Virat Kohli‘s inclusion in the national T20I team has been a topic of discussion for a long time now, and those who follow the game, knew that it was a long time coming. Simply because this is how things work when a sport becomes ‘culture’, capturing the imagination of an entire nation.
To be truthful, there is a lot of oversimplification currently in practice as far as the analysis of Virat’s performance is concerned, and people may want to look at the numbers before making sweeping statements.
Now, I am a big believer of the fact that a player’s worth cannot be gauged entirely through numbers, but even if it were, Virat has not reached a point where he can be asked to leave.
Let’s start with T20Is, Virat Kohli’s average in the format in 2022 has been 20.25. There is no argument about the fact that it is not good. Point taken. However, his average last year in T20Is was 74.75 and in 2019, it wa 77.66. (Source: ESPN)
2020 was a bad year for him, as he ended it with the figures of 36.87 off 10 matches but that’s sandwiched between the best T20I cricket he has played; barring 2014, and of course, 2016 when he averaged 106.8. However, the 2016 Virat was seemingly in communication with God, it’s unfair to expect him to be that player through the entirety of his career.
74.75 and 77.66 as averages are more than decent, better than some of the top-ranked T20 players in the world. Interestingly, they come after 30.14 and 37.37 in 2018 and 2017, respectively. This means he redeemed himself when he was allowed to improve and there is absolutely no reason why it cannot happen again.
In that sense, he has earned the chances he is getting.
There is a counter to this argument too, and it seems legitimate on the surface: Will everyone be given these many chances since Virat is getting them? The answer is: probably, no. Because everyone isn’t Virat Kohli.
He was making runs and winning matches for India while also captaining the team across 3 formats. There is a certain professional pedestal he has put himself on, and is now, reasonably, reaping the ‘benefits’.
Another reason for why Virat should be excluded from the team, that is doing rounds, is that players before him, even good ones like Ganguly, were not given as many chances as him. Well, first of all, I do not lean very strongly towards that school of thought.
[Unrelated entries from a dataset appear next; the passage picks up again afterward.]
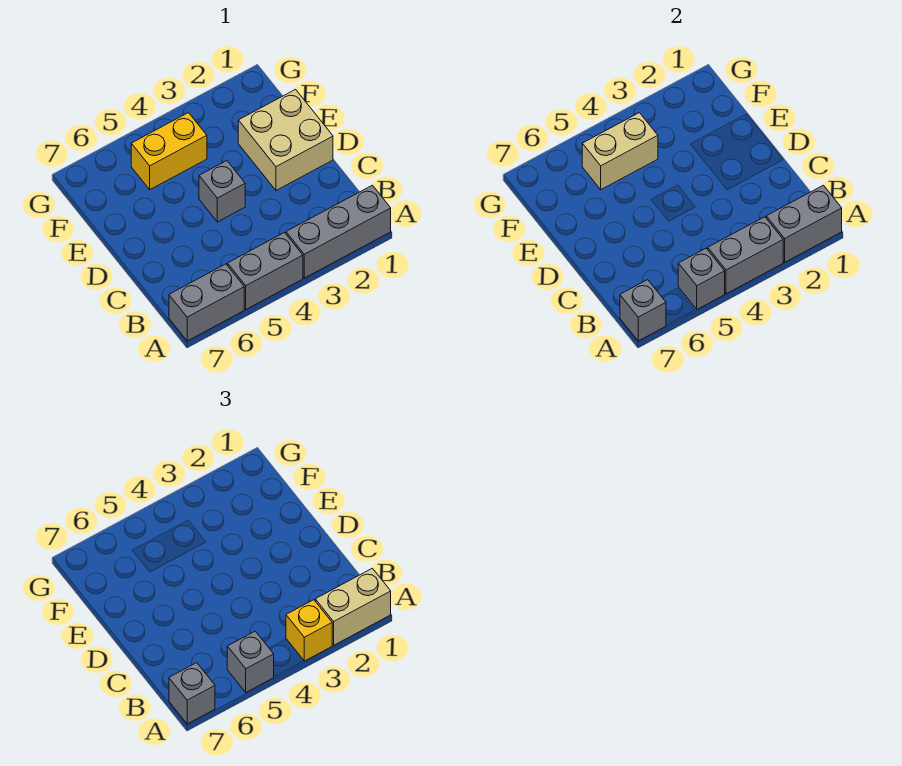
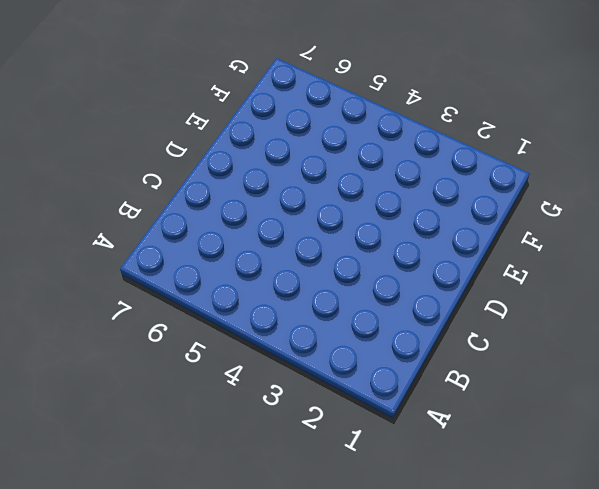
none -> grey brick A1:A3 level 1
none -> grey brick A4:A5 level 1
none -> grey brick A6:A7 level 1

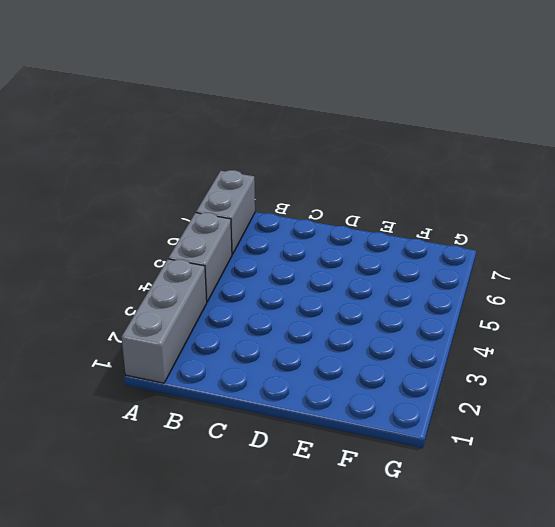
none -> tan brick D1:E2 level 1
none -> grey brick D4 level 1
none -> yellow brick F4:F5 level 1

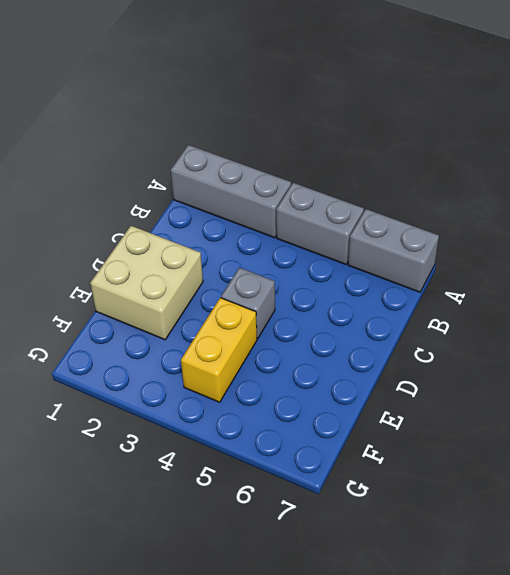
yellow brick E4:F4 level 1 -> yellow brick F4:F5 level 1
none -> grey brick A1:A2 level 2
none -> grey brick A3:A4 level 2
none -> grey brick A5 level 2

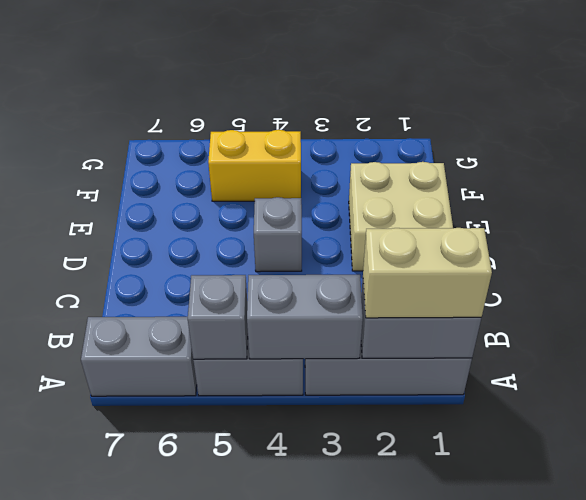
none -> grey brick A7 level 2
none -> tan brick F4:F5 level 2
none -> yellow brick A3 level 3

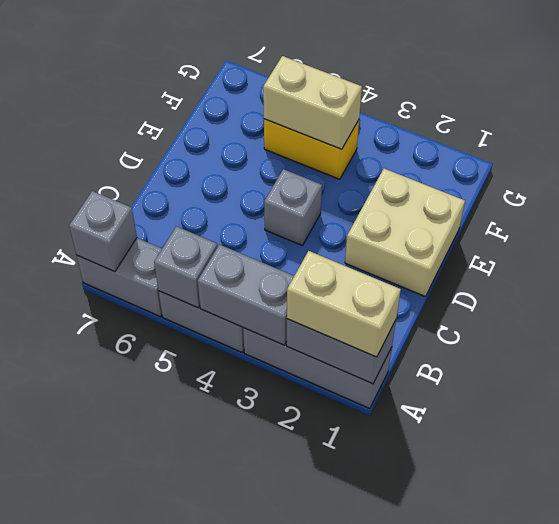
none -> yellow brick A3 level 3
none -> grey brick A5 level 3
none -> grey brick A7 level 3

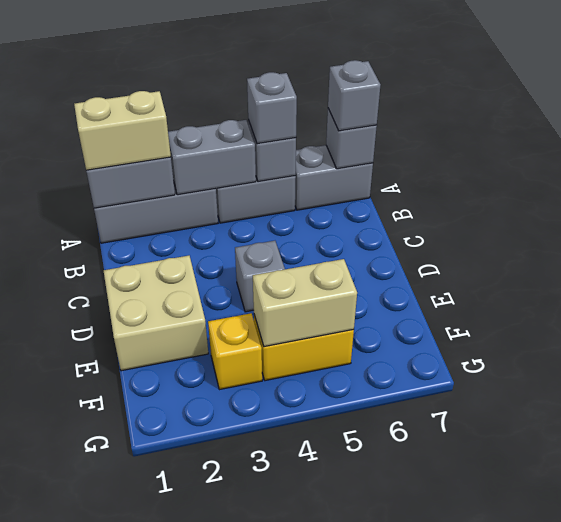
yellow brick F3 level 1 -> yellow brick A3 level 3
If players before him were not given as many chances, that was a result of circumstances at that point in time. In cricket, as is the case in any sport, strategies change from time to time, as do decision-makers. If an approach worked a decade ago with a certain player, doesn’t mean it will work now with a different one.
Yes, certain principles remain the same, and they should but in this case, there is more context to the whole scene. Ganguly was ousted at a very controversial time, during his very public rift with the then coach Greg Chappell. Plus, once again, you would want to look at the numbers.
In 2005, a year before Ganguly was benched, he averaged 17.41 in ODIs in 13 matches. In 2004, this figure was 32.65 – these were the lowest averages of his life. He came down from a straight 42.00 in 2003 to 32.65.
There was no ebb and flow, there was constant decline in the performance for almost 3 years, and hence, it is wrong to say that he was not given as many chances as Virat.
The boon and the curse of being Virat Kohli, are the same. It’s being Virat Kohli. The sky-high, unbelievable records you once made haunt you like the ghosts of the past because people’s memories are short and expectations, high.
However, if numbers and contributions are the parameters we are going by (which we should be), a lot of people will need to punctuate their sentences better and end them with ellipses. To quote his friend and former captain, MS Dhoni, “Till full stop doesn’t come, the sentence is not complete”. Virat is not done, yet.